El profundo conflicto en Oriente Medio envía ondas de choque a través de la economía global, con el aumento de las bajas en Irán amenazando con desencadenar un nuevo choque de precios del petróleo y desestabilizar aún más los mercados.
Una guerra que involucra a EE. UU., Israel e Irán ha resultado en 3.468 muertes y 34.060 heridos en Irán hasta el 26 de abril, según un comunicado de la Fundación de Asuntos de Mártires y Veteranos del país. El informe señaló que el 40% de las víctimas eran civiles, destacando el creciente costo humano de un conflicto que ya ha enviado ondas de choque a través de los mercados energéticos y financieros globales.

—————

TU OBJETIVO: Según el documento fuente, ¿qué porcentaje de las víctimas en Irán eran civiles?

—————

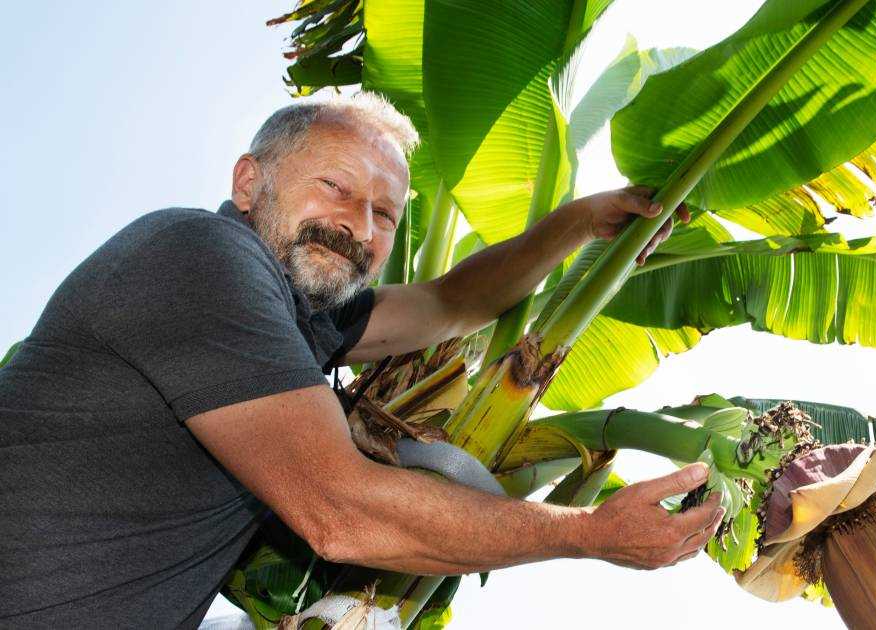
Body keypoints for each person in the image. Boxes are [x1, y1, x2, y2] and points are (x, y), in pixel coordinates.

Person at [0, 93, 724, 628]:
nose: (358, 227)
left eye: (385, 214)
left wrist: (578, 224)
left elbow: (452, 301)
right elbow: (337, 510)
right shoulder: (198, 258)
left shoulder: (304, 314)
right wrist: (589, 534)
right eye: (336, 189)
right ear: (250, 183)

—————

RESPUESTA: El 40% de las víctimas eran civiles.